Чтобы выслушивать горькие истины, не обижаясь, или высказывать их, не оскорбляя, потребно немалое благородство ума и сердца. Редкий человек способен, не дрогнув, стерпеть правду или сказать ее в глаза.
Иные люди, сами того не сознавая, видят свою внешность такой, какая льстит главенствующему в них чувству. Потому, наверное фату всегда мнится, будто он красавец.
Кто может похвалиться умом и только умом, тот отдает должное великому и питает страсть к ничтожному.
Люди в большинстве своем доживают до старости, так и не выйдя за пределы узкого круга мыслей, к тому же заимствованных. Бесплодные умы встречаются, пожалуй, еще чаще, нежели судящие вкривь и вкось.
Наши отличия друг от друга в общем ничтожны. Что такое красота или уродство, здоровье или немощь, ум или тупость? Едва заметная разница в чертах лица, чуть больше или чуть меньше желчи и т. д. Меж тем для всех нас это «больше» или «меньше» имеет решительное значение, а кто думает иначе, тот глубоко заблуждается.
Когда на старости лет мы утрачиваем дарования и красоту, заменить их могут, и то с трудом, лишь доброе имя и богатство.
Мы терпеть не можем фанатиков, которые проповедуют презрение ко всему, что мы ревниво превозносим, а сами превозносят то, что еще больше достойно презрения.
Пусть нас и корят за тщеславие, все равно нам порою просто необходимо услышать, как велики наши достоинства.
Люди редко примиряются с постигшим их унижением: они попросту забывают о нем.
Чем скромнее положение человека в свете, тем безнаказанней остаются его проступки и незаметнее — заслуги.
Когда фортуне угодно унизить человека, она застигает его врасплох, в тех обыденных обстоятельствах, когда он не помнит об осторожности и не думает о защите. Будь этот человек хоть семи пядей во лбу, малейший его промах в подобных случаях влечет за собой тягчайшие беды и за ничтожную ошибку он расплачивается добрым именем или всем своим состоянием: вот так можно сломать себе руку, расхаживая по собственной спальне.
В натуре любого человека всегда заложено какое-нибудь свойство, которое становится постоянным источником его провинностей, и если ему не приходится за них расплачиваться, благодарить он должен только фортуну.

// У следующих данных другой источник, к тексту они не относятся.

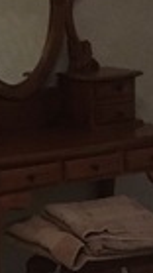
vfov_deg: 12.4
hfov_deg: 6.9
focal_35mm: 174
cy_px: 163
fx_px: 1257
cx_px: -45
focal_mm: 4.15
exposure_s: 1/17
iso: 320
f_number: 2.2
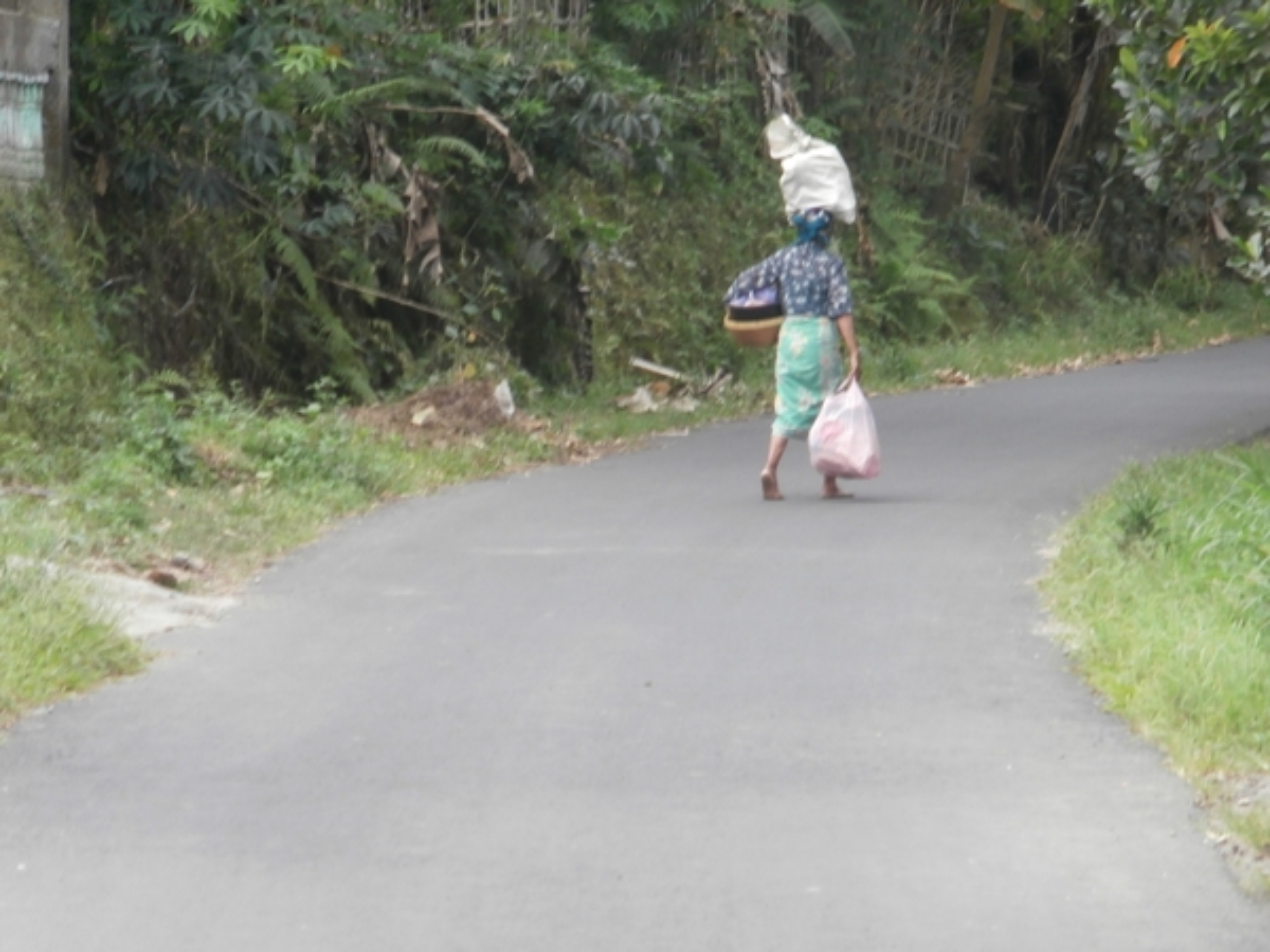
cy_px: 476
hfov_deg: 8.2
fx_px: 8805
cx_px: 635
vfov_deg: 6.2
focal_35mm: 240
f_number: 5.8
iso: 200
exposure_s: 1/125
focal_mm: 42
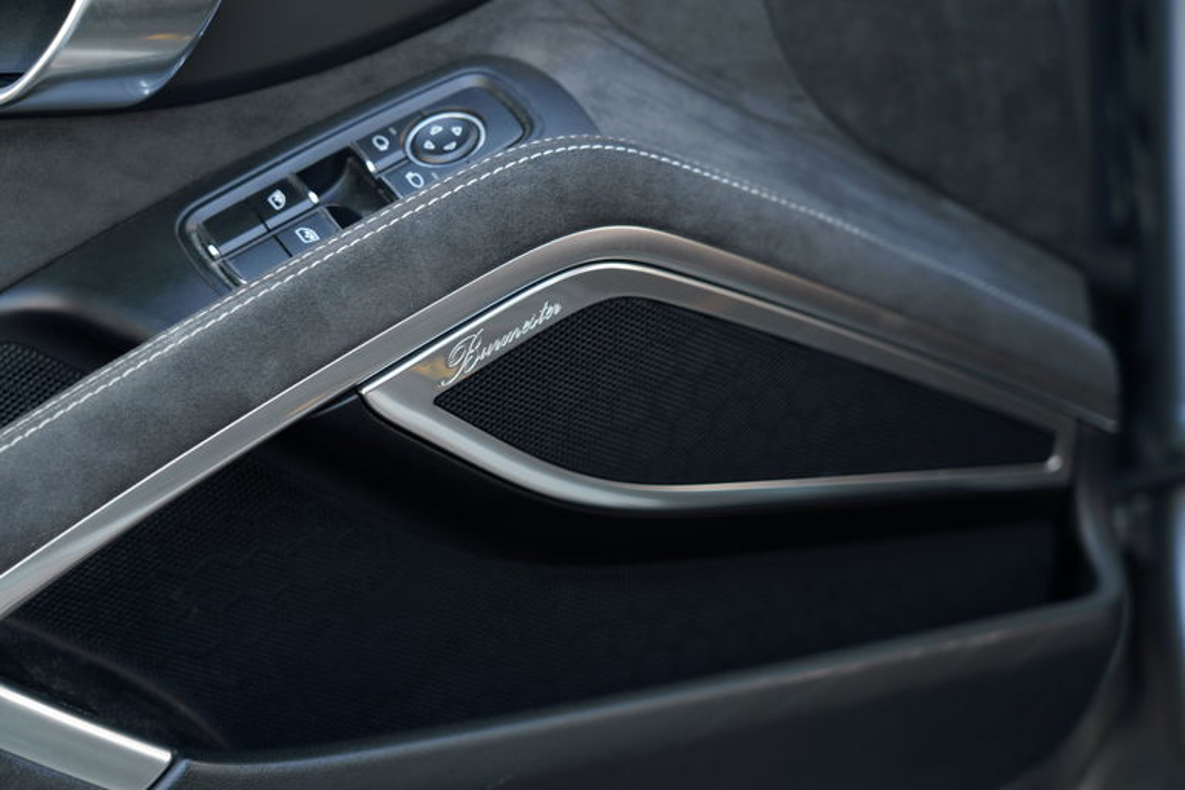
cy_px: 395
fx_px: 2139
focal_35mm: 65
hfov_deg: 31.0
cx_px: 592
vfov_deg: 20.9
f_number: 4
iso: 400
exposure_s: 1/80
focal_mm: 65
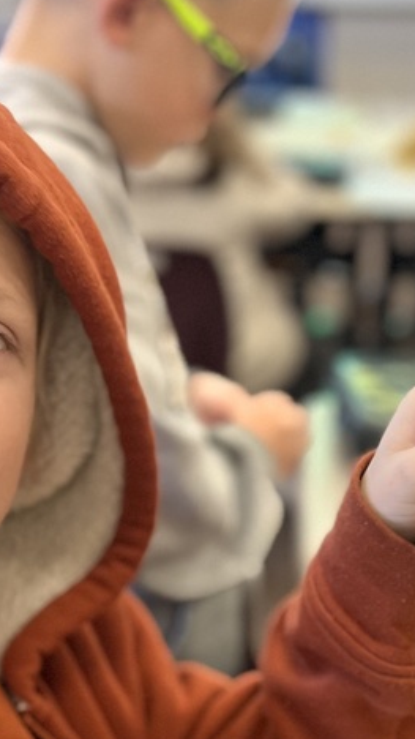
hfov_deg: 19.4
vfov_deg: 32.3
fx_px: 1214
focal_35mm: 62
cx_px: 268
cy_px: 658
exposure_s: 1/59
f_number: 1.5
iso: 500
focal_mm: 5.7
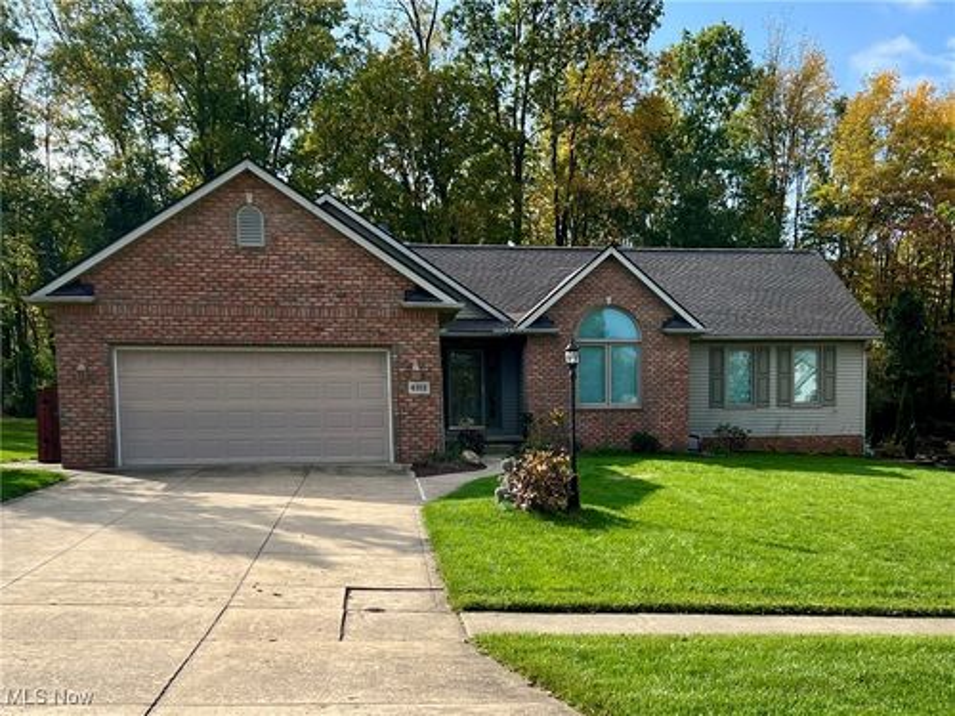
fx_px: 717
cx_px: 478
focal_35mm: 26
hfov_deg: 67.3
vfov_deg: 53.1
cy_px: 358
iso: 50
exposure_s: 1/3356
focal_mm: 5.7
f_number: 1.5
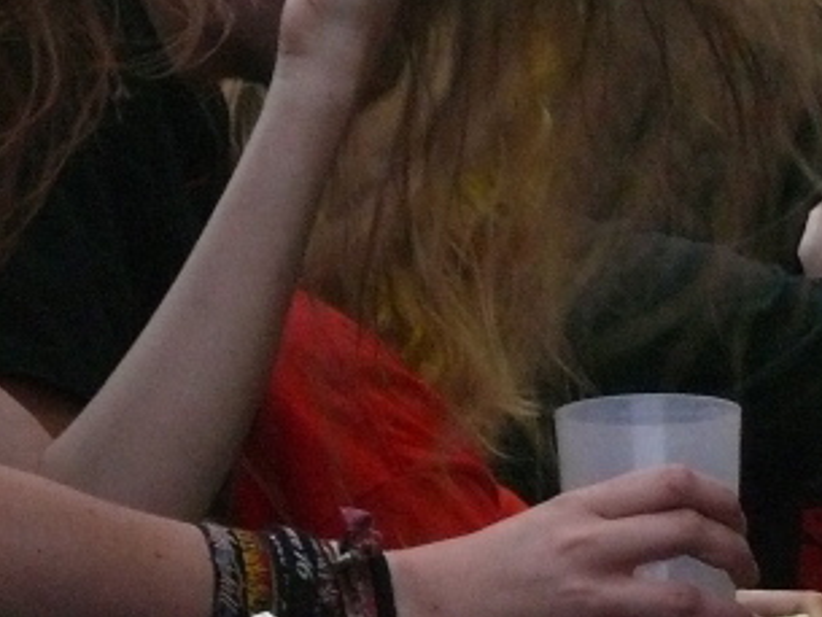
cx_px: 437
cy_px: -40
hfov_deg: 4.0
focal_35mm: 495
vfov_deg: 3.0
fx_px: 11759
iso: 400
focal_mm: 32
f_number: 7.1
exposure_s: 1/400
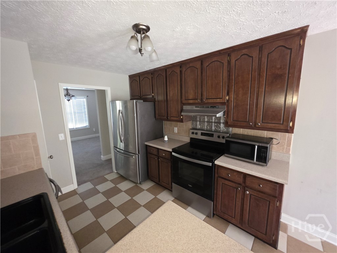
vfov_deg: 89.9
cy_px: 126
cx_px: 168
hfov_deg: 106.2
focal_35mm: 13
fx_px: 127
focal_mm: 2.2
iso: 250
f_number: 1.9
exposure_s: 1/30
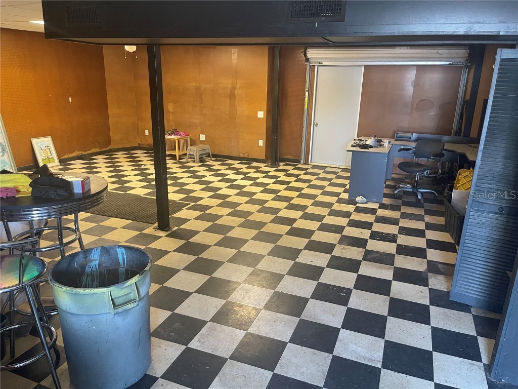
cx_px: 259
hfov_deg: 69.4
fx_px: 374
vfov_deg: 54.9
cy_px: 194
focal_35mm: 25
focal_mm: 5.1
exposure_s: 1/60
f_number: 1.6
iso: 400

Мы горестно недоумеваем, обнаруживая, что вновь и вновь впадаем все в те же грехи и что даже несчастья не исцеляют нас от наших недостатков.
Неизбежность облегчает даже такие беды, перед которыми бессилен разум.
Неизбежность отравляет те наши горести, которые не может исцелить.
Даже несчастья, постигшие у нас на глазах баловней славы или фортуны, не в силах отвратить нас от честолюбия.
Терпение есть искусство питать надежду.
Отчаяние довершает не только наши неудачи, но и нашу слабость.
Ни удары судьбы, ни ее дары не идут в сравнение с тем, что припасла для нас природа: она превосходит первую и суровостью, и добротой.
Посредственность равно нечувствительна и к высшим благам, и к наигоршим несчастьям.
В так называемом свете, пожалуй, больше легкомыслия, чем в сословиях, менее взысканных судьбой.
Светские люди не говорят о таких мелочах, о каких судачит народ, но и народ не интересуется таким вздором, каким заняты светские люди.
История знает великих людей, которыми двигали сладострастие или любовь, но я не помню таких, которые были бы волокитами. Что составляет главное достоинство одних, немыслимо в других даже как слабость.
Иногда мы обхаживаем людей, поразивших нас своим внушительным видом, как те молодые люди, что не сводят влюбленных глаз с маски, которая мнится им прекраснейшей из женщин, и не отстают до тех пор, пока не заставят ее открыть лицо и не убедятся, что это смуглый и бородатый недомерок.
Глупец, позволяющий себе вздремнуть в приличном обществе, похож на человека, который вырван любопытством из привычной стихии и теперь не может ни дышать, ни жить в разреженном воздухе.
Глупец подобен простолюдину, который, имея самую малость, мнит себя богачом.
Не желая ни скрывать свой ум, ни тратить его на пустяки, мы обычно лишь портим себе репутацию.
Иные авторы, писавшие о возвышенном, не упускали возможности первенствовать и в приятном, стремясь заполнить пространство между двумя крайностями и охватить всю сферу деятельности человеческого ума. Однако вместо того чтобы рукоплескать их таланту, публика решила, что они просто не в силах удержаться на высотах героического: никто не отваживается поставить их вровень с теми великими людьми, которые, замкнувшись в единственном роде прекрасного, как бы сочли недостойным себя сказать то, что они обошли молчанием, и предоставили талантам второго разряда область, где не нужно большого дарования.
Что одним кажется широтой ума, то для других всего лишь хорошая память и верхоглядство.
Критиковать автора легко, трудно оценить.